UofL School of Nursing Assistant Professor and Gerontology Nurse Practitioner Professor Candace Harrington, PhD, DNP, APRN, AGPCNP-BC, CNE, has been selected as a Fellow of the American Academy of Nursing. Induction into the academy is a significant milestone in a nurse leader’s career in which their accomplishments are honored by their colleagues within and outside the profession. Fellows are selected based on their contributions and impact to advance the public’s health.
“I am humbled and honored to be named as a Fellow inductee of the American Academy of Nursing. I consider myself a change agent and enjoy challenges promoting innovative effectual change. I will eagerly lend my experience, passion and time to the Aging Expert Panel to develop policy recommendations that eradicate age-related health disparities, systemic racism, and ageism contributing to poor health equity,” Harrington said.
The academy is an honorific society that recognizes nursing’s most accomplished leaders in policy, research, practice, administration and academia. Academy Fellows, from nearly 40 countries, hold a wide variety of influential roles in health care. Induction into the Fellowship represents more than recognition of one’s accomplishments within the nursing profession. Fellows contribute their collective expertise to the academy, engaging with health leaders nationally and globally to improve health and achieve health equity by impacting policy through nursing leadership, innovation, and science.
“Dr. Harrington was recruited to the university because of her expertise in the care of older adults. Recognition with the awarding of fellowship in the academy is one of the highest honors a nurse can receive. It signifies the level of esteem to which she is held by her peers,” said Mary DeLetter, interim dean of the School of Nursing.

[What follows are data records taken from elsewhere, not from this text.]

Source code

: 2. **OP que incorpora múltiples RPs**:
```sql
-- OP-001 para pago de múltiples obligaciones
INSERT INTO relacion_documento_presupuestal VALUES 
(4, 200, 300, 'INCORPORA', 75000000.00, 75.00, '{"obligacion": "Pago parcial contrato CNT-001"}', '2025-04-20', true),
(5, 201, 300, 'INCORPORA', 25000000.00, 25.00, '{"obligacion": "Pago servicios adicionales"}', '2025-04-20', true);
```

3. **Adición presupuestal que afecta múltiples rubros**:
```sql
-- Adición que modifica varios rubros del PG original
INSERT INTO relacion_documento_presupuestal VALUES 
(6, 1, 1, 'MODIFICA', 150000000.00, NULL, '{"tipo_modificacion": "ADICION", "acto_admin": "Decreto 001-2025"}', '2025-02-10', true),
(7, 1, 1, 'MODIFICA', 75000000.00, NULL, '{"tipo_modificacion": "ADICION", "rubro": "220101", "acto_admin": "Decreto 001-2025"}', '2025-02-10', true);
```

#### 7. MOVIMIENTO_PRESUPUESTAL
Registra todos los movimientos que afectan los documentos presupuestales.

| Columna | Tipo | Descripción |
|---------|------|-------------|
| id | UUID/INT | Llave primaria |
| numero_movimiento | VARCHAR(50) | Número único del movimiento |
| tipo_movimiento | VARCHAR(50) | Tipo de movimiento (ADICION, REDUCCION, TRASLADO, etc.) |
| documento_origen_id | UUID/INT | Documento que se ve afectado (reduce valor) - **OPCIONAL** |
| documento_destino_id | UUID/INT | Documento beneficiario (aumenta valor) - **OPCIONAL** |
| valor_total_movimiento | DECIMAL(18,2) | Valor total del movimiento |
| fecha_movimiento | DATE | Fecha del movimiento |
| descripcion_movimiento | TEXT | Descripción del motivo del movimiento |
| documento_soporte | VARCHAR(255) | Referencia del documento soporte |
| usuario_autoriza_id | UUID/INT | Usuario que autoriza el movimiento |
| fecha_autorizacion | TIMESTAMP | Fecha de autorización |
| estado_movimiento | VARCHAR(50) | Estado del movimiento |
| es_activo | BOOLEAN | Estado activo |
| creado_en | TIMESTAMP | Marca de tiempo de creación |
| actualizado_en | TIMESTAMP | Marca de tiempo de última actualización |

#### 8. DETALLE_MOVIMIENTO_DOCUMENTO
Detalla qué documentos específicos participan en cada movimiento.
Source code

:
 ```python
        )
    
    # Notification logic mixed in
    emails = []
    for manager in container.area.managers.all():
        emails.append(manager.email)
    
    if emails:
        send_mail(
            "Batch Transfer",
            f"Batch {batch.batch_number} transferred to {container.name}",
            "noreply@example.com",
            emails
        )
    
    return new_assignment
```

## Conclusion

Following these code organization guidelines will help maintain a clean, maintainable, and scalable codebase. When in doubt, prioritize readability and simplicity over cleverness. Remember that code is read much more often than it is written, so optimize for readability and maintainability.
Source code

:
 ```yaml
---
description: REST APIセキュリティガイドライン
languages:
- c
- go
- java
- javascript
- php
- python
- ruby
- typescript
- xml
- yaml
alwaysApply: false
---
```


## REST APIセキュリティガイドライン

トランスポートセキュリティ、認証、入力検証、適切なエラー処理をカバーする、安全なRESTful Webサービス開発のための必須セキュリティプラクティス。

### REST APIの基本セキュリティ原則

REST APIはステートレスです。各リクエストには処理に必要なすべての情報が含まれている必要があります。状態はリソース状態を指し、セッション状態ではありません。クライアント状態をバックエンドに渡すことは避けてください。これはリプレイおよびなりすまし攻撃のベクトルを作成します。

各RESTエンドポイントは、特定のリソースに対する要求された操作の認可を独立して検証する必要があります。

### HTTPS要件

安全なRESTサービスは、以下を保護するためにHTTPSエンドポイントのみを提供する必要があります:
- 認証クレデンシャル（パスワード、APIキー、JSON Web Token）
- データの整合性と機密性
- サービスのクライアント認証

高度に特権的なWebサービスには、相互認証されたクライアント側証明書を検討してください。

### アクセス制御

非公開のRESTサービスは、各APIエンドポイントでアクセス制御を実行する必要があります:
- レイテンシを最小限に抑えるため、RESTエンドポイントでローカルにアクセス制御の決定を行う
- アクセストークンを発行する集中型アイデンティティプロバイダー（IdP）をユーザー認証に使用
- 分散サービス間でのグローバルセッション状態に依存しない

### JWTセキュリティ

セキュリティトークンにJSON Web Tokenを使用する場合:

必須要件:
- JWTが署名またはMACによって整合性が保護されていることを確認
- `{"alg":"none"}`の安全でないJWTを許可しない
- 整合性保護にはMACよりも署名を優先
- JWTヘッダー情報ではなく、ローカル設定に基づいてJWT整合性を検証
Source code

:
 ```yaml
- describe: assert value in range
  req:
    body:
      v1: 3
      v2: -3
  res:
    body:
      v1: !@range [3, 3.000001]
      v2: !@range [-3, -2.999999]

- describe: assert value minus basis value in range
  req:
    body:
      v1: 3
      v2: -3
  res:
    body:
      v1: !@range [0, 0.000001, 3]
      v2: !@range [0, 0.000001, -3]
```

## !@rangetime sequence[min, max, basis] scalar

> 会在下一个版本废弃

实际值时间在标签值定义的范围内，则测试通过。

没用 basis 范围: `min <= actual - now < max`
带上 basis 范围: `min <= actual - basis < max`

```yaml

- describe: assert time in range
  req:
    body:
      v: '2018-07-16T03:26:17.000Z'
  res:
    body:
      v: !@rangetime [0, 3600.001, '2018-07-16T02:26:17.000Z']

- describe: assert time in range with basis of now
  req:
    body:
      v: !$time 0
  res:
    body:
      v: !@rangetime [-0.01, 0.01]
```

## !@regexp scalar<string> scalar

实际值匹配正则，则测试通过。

Harrington has 37 years of experience as a nurse leader and has had regional, national and international impact on nursing practice, interprofessional health science and intraprofessional nursing education, and knowledge-generating research. She earned a diploma in nursing in 1982 from Presbyterian Hospital School of Nursing in Charlotte, North Carolina, a BSN from Gardner Webb University in 2002, an MSN with an adult gerontology nurse practitioner concentration from the University of North Carolina Greensboro in 2005, and a Doctor of Nursing Practice degree from Vanderbilt University in 2011. Harrington earned a PhD in Nursing in 2018 from East Carolina University and completed a Post-Master’s Certificate in Nursing Education at the same institution in 2019.
Through a competitive, rigorous application process, the academy’s Fellow Selection Committee reviewed a record number of applications, representing a 30% increase from the previous year, to select the 2022 Fellows. Harrington was one of 250 individuals selected to be inducted. The 2022 Fellows represent 35 states, the District of Columbia, Puerto Rico, the U.S. Virgin Islands, and 17 countries.
The 2022 inductees will be recognized for their significant contributions to health and health care at the academy’s annual Health Policy Conference, taking place on October 27-29, 2022 in Washington, DC at the Marriott Marquis during the Induction Ceremony on the evening of October 29. Once the newest Fellows are inducted, the academy will be comprised of more than 3,000 leaders who are experts in policy, research, administration, practice, and academia that champion health and wellness, locally and globally.